Updated Friday, December 4:
A second attempt to launch a cargo spacecraft on a trip to the International Space Station was scrubbed today, due to higher-than-acceptable ground winds.
The United Launch Alliance Atlas V rocket, carrying a Cygnus vehicle laden with 3.3 metric tons of ISS crew supplies, was once again ready for liftoff at the start of a 30-minute window at 5:55 p.m. EST. But launch controllers quickly called a hold in the final four minutes of the countdown, opting for a second try 15 minutes later. That attempt, as well as a third at 6:03 p.m., was also stopped when wind gusts exceeded pre-determined limits.
Vern Thorp, United Launch Alliance's NASA mission manager, said the winds posed no danger to the rocket itself, but gusts in certain directions can risk pushing the vehicle into structures at the launch pad.
"Another thing we look at is the effect that those winds would have on drift at launch," Thorp said. "When the vehicle first lifts off, it's moving very slowly—it's subject to quite a bit of drift due to strong ground winds. And depending on what direction the wind is coming from, we have different limits on how high winds we can tolerate, and we were just bumping up against those winds all through the window."

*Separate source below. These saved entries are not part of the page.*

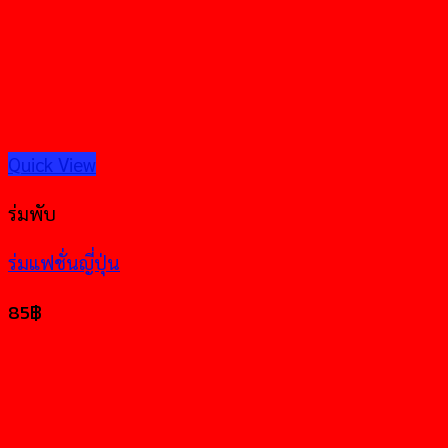
Quick View
ร่มพับ
ร่มแฟชั่นญี่ปุ่น
85
฿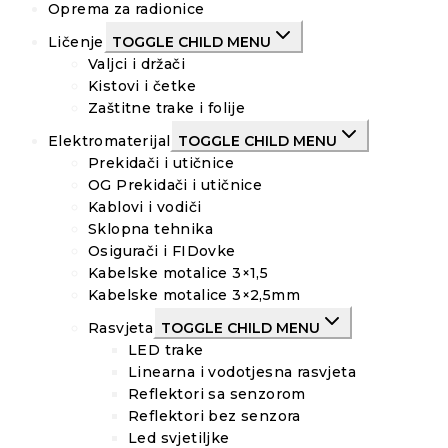
Oprema za radionice
Ličenje
TOGGLE CHILD MENU
Valjci i držači
Kistovi i četke
Zaštitne trake i folije
Elektromaterijal
TOGGLE CHILD MENU
Prekidači i utičnice
OG Prekidači i utičnice
Kablovi i vodiči
Sklopna tehnika
Osigurači i FIDovke
Kabelske motalice 3×1,5
Kabelske motalice 3×2,5mm
Rasvjeta
TOGGLE CHILD MENU
LED trake
Linearna i vodotjesna rasvjeta
Reflektori sa senzorom
Reflektori bez senzora
Led svjetiljke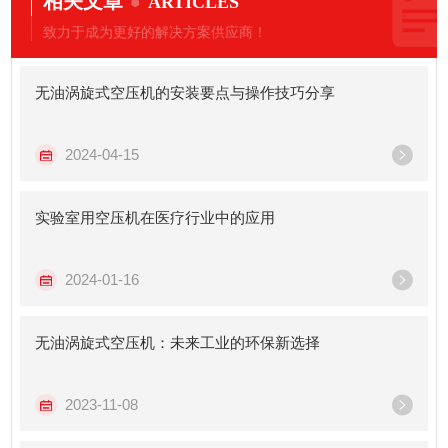
相关文章
ARTICLES
致力于成为更好的解决方案供应商！
无油涡旋式空压机的安装要点与操作技巧分享
2024-04-15
实验室用空压机在医疗行业中的应用
2024-01-16
无油涡旋式空压机：未来工业的环保新选择
2023-11-08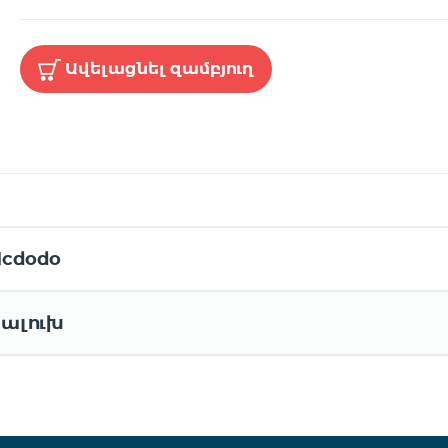
Ավելացնել զամբյուղ
cdodo
ալուխ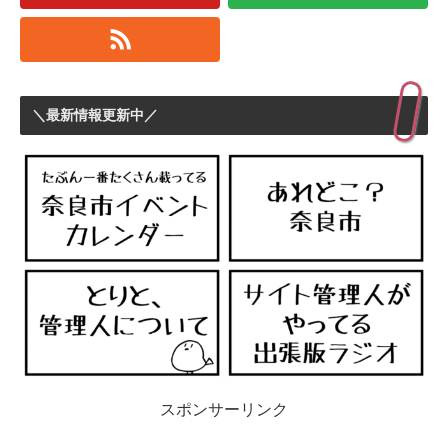
＼最新情報更新中／
スポンサーリンク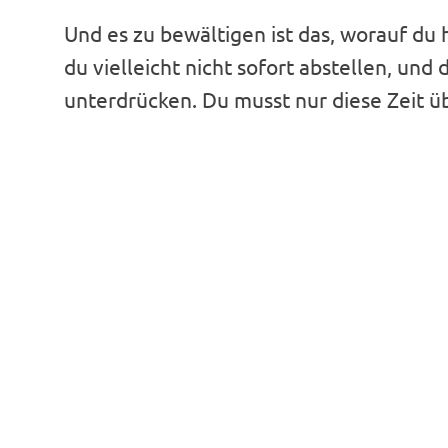
Und es zu bewältigen ist das, worauf du 
du vielleicht nicht sofort abstellen, und 
unterdrücken. Du musst nur diese Zeit ü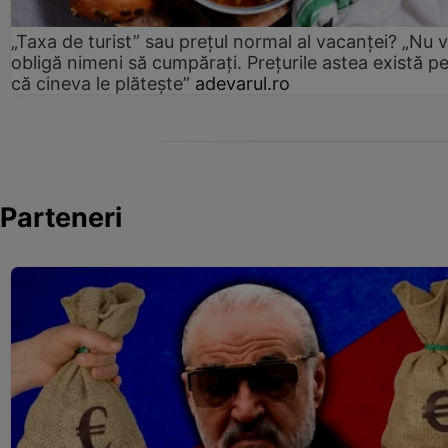
„Taxa de turist” sau prețul normal al vacanței? „Nu 
obligă nimeni să cumpărați. Prețurile astea există p
că cineva le plătește”
adevarul.ro
Parteneri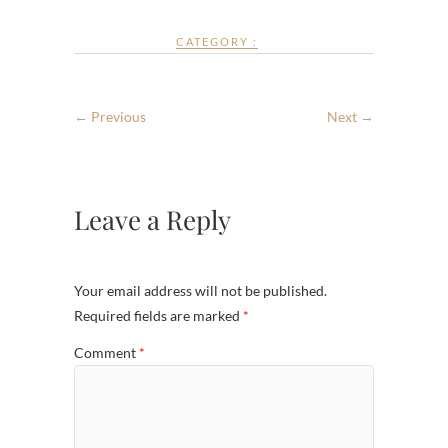
CATEGORY :
← Previous
Next →
Leave a Reply
Your email address will not be published.
Required fields are marked
*
Comment
*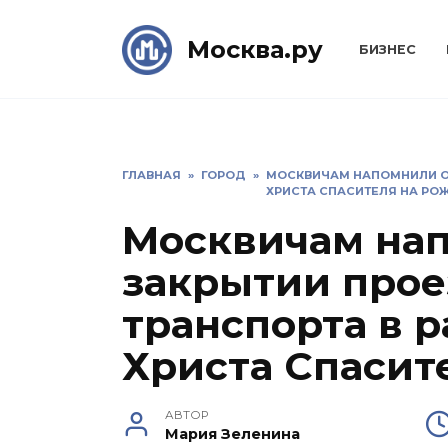
Skip
to
Москва.ру
БИЗНЕС
content
ГЛАВНАЯ
»
ГОРОД
»
МОСКВИЧАМ НАПОМНИЛИ О 
ХРИСТА СПАСИТЕЛЯ НА РО
Москвичам на
закрытии прое
транспорта в 
Христа Спасит
АВТОР
Мария Зеленина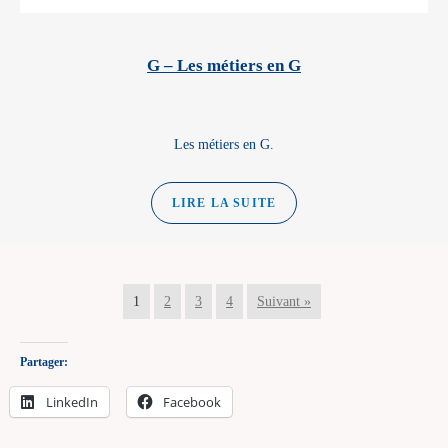
G – Les métiers en G
Les métiers en G.
LIRE LA SUITE
1
2
3
4
Suivant »
Partager:
LinkedIn
Facebook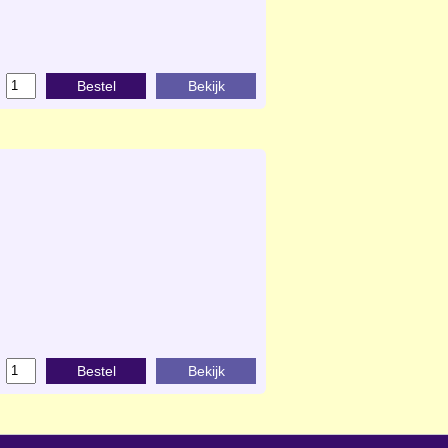
Bestel
Bekijk
Bestel
Bekijk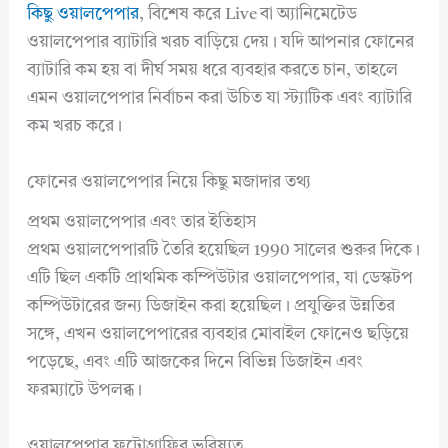
কিছু ওয়ালপেপার
, বিশেষ করে Live বা অ্যানিমেটেড
ওয়ালপেপার ব্যাটারি খরচ বাড়িয়ে দেয়। যদি আপনার ফোনের
ব্যাটারি কম হয় বা দীর্ঘ সময় ধরে ব্যবহার করতে চান, তাহলে
এমন ওয়ালপেপার নির্বাচন করা উচিত যা স্ট্যাটিক এবং ব্যাটারি
কম খরচ করে।
ফোনের ওয়ালপেপার নিয়ে কিছু মজাদার তথ্য
প্রথম ওয়ালপেপার এবং তার ইতিহাস
প্রথম ওয়ালপেপারটি তৈরি হয়েছিল 1990 সালের শুরুর দিকে।
এটি ছিল একটি প্রাথমিক কম্পিউটার ওয়ালপেপার, যা ডেস্কটপ
কম্পিউটারের জন্য ডিজাইন করা হয়েছিল। প্রযুক্তির উন্নতির
সঙ্গে, এখন ওয়ালপেপারের ব্যবহার মোবাইল ফোনেও ছড়িয়ে
পড়েছে, এবং এটি আজকের দিনে বিভিন্ন ডিজাইন এবং
ফরম্যাটে উপলব্ধ।
ওয়ালপেপার ফটোগ্রাফির ভবিষ্যত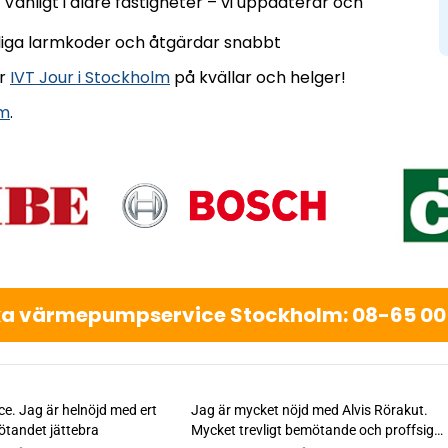
Vanligt i äldre fastigheter – vi uppdaterar och
nliga larmkoder och åtgärdar snabbt
er
IVT Jour i Stockholm
på kvällar och helger!
lm
.
a värmepumpservice Stockholm: 08-65 00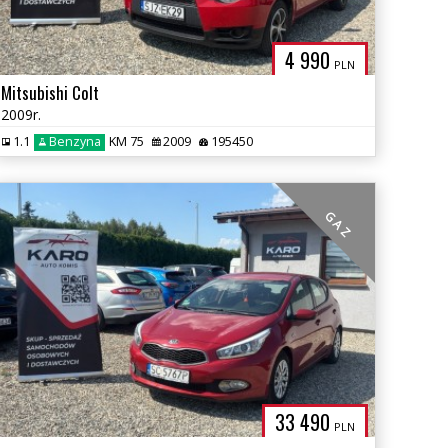
4 990
PLN
Mitsubishi Colt
2009r.
1.1
Benzyna
KM 75
2009
195450
G A Z
33 490
PLN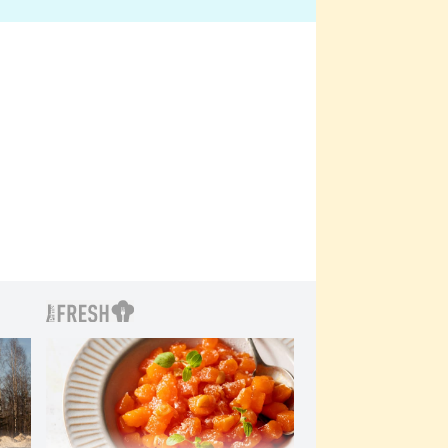
bylo drsnější než hanba
 Kinclem?
filmy?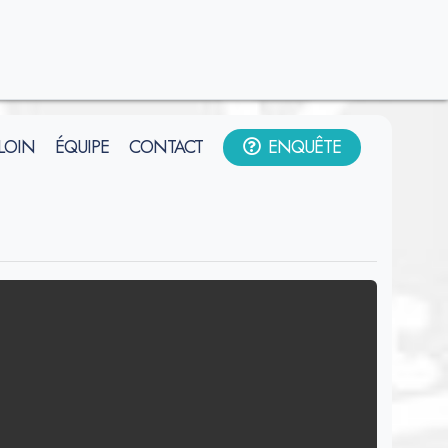
 LOIN
ÉQUIPE
CONTACT
ENQUÊTE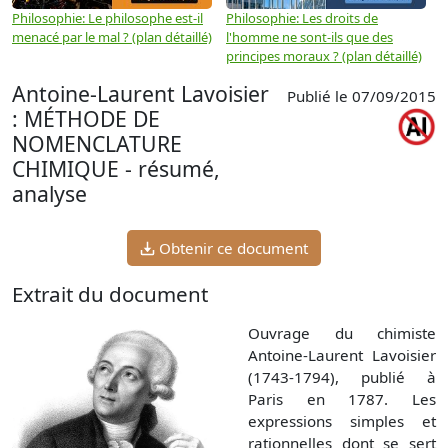
Philosophie: Le philosophe est-il
Philosophie: Les droits de
P
menacé par le mal ? (plan détaillé)
l'homme ne sont-ils que des
e
principes moraux ? (plan détaillé)
(
Antoine-Laurent Lavoisier
Publié le 07/09/2015
: MÉTHODE DE
NOMENCLATURE
CHIMIQUE - résumé,
analyse
Obtenir ce document
Extrait du document
Ouvrage du chimiste
Antoine-Laurent Lavoisier
(1743-1794), publié à
Paris en 1787. Les
expressions simples et
rationnelles dont se sert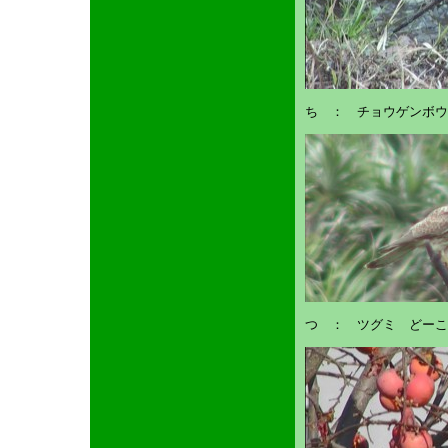
ち ： チョウゲンボウ
つ ： ツグミ どーこ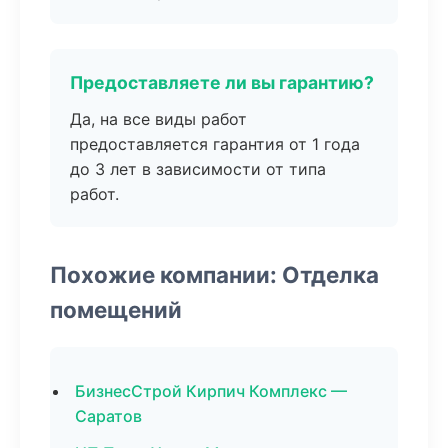
Предоставляете ли вы гарантию?
Да, на все виды работ
предоставляется гарантия от 1 года
до 3 лет в зависимости от типа
работ.
Похожие компании: Отделка
помещений
БизнесСтрой Кирпич Комплекс —
Саратов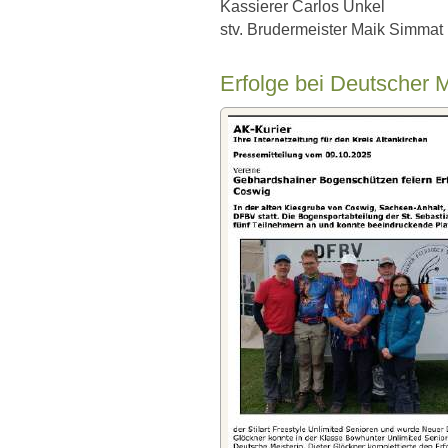
Kassierer Carlos Unkel
stv. Brudermeister Maik Simmat
Erfolge bei Deutscher M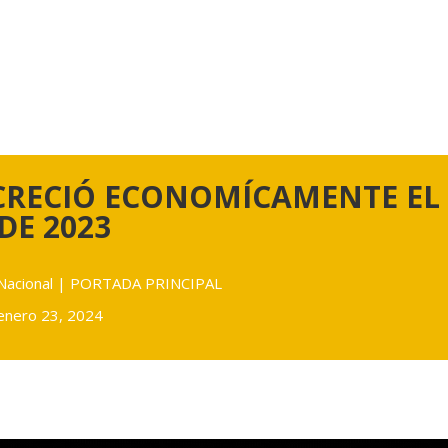
CRECIÓ ECONOMÍCAMENTE EL 
DE 2023
Nacional
|
PORTADA PRINCIPAL
enero 23, 2024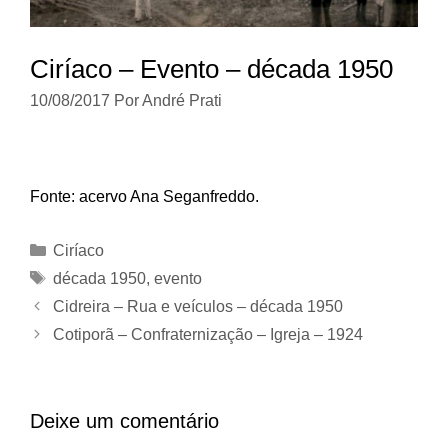
Ciríaco – Evento – década 1950
10/08/2017
Por
André Prati
Fonte: acervo Ana Seganfreddo.
Categorias
Ciríaco
Tags
década 1950
,
evento
Cidreira – Rua e veículos – década 1950
Cotiporã – Confraternização – Igreja – 1924
Deixe um comentário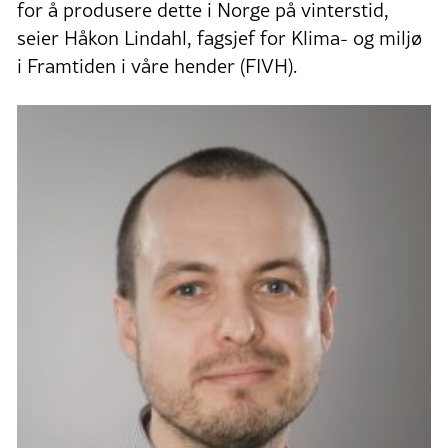
for å produsere dette i Norge på vinterstid,
seier Håkon Lindahl, fagsjef for Klima- og miljø
i Framtiden i våre hender (FIVH).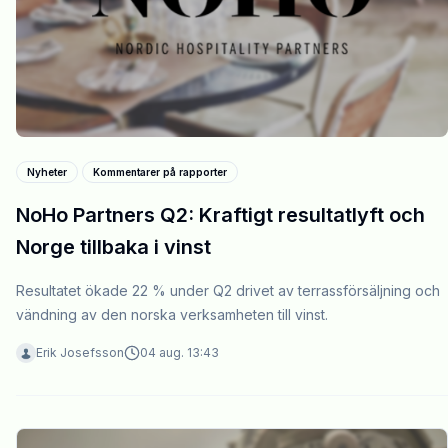
Nyheter
Kommentarer på rapporter
NoHo Partners Q2: Kraftigt resultatlyft och
Norge tillbaka i vinst
Resultatet ökade 22 % under Q2 drivet av terrassförsäljning och
vändning av den norska verksamheten till vinst.
Erik Josefsson
04 aug. 13:43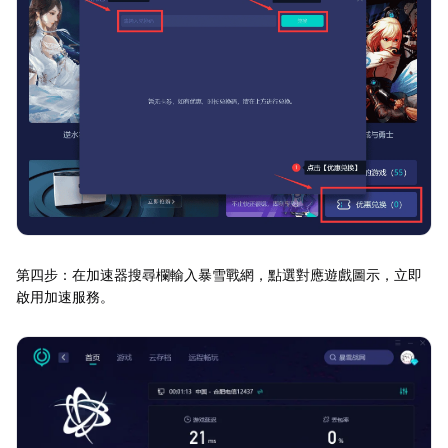
第四步：在加速器搜尋欄輸入暴雪戰網，點選對應遊戲圖示，立即
啟用加速服務。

Mission managers quickly convened and set a new launch date of Saturday, December 5. The window opens at 5:10 p.m. EST (22:10 UTC), with NASA TV coverage starting at 4:30 p.m. The Air Force is predicting just a 30 percent chance of favorable weather.
Thursday, December 3:
Thick clouds and rain scrubbed the launch of a Cygnus cargo spacecraft bound for the International Space Station this evening, forcing ground controllers to schedule a second attempt Friday at 5:33 p.m. EST (22:33 UTC).
The rocket, a United Launch Alliance Atlas V, was ready for flight when a 30-minute launch window opened at 5:55 p.m. But Air Force forecasters predicted just a 10 percent chance of favorable weather—down from 60 percent at the start of the day—prompting three consecutive delays. The window included four launch opportunities, each spaced 7 minutes, 30 seconds apart.
The final try was scheduled for 6:25 p.m. Launch teams held the clock at T-minus four minutes and transferred Cygnus to internal power just in case the weather improved.
But ultimately, it didn't. "I'm at the point where I need to drop the hold," said a controller on NASA TV.
"Copy that," said another voice. "Based on the weather, you're not dropping the hold. We have to scrub for today." The call was made at 6:11 p.m.
The next launch attempt is scheduled for tomorrow at 5:33 p.m. EST (22:33 UTC). NASA TV coverage will begin at 4:30 p.m., according to commentator Michael Curie.
Unfortunately, the weather forecast doesn't get much better. Meteorologists predict just a 30 percent chance of favorable conditions, with the main concerns being precipitation, clouds and ground winds.